··· Extracted records ···
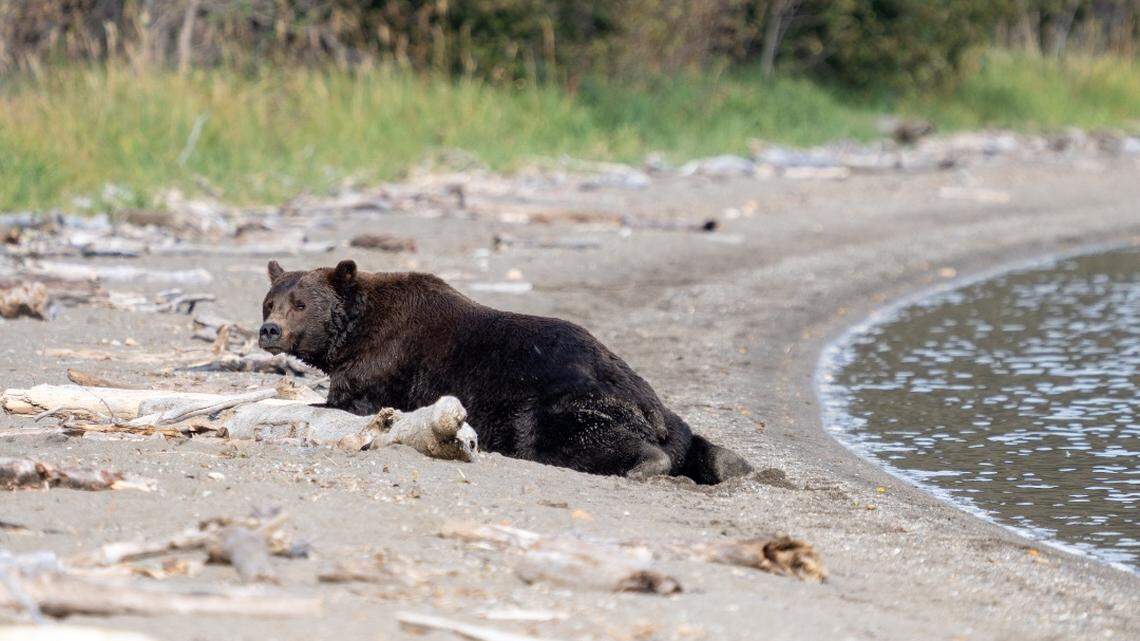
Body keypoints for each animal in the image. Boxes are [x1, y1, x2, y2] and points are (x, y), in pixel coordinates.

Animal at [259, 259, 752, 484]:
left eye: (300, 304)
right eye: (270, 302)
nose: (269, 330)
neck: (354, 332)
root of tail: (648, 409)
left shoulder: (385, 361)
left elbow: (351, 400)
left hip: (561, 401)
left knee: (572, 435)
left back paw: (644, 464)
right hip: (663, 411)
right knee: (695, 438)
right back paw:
···
··· Extracted records ···
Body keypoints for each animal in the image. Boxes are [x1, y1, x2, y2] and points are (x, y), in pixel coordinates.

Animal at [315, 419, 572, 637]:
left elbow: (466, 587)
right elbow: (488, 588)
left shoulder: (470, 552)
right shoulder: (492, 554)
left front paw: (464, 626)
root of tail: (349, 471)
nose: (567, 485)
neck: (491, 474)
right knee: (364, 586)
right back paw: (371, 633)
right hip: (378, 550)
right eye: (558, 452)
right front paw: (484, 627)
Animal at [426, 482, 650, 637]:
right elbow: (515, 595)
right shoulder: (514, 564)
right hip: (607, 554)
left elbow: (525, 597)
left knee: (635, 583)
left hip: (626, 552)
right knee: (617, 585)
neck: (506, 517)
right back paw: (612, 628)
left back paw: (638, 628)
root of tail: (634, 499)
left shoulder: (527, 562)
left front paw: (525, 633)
···
··· Extracted records ···
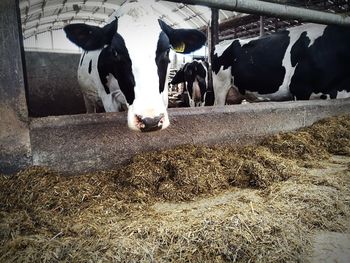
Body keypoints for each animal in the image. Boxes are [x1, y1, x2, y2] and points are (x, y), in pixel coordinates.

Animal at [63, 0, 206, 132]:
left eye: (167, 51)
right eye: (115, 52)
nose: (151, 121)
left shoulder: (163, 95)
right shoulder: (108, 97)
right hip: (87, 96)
···
* Assignment: Find "front" in the data above. Report each line where it appears.

* Response for this exercise:
left front paw: (464, 626)
right front paw: (484, 627)
left front paw: (525, 633)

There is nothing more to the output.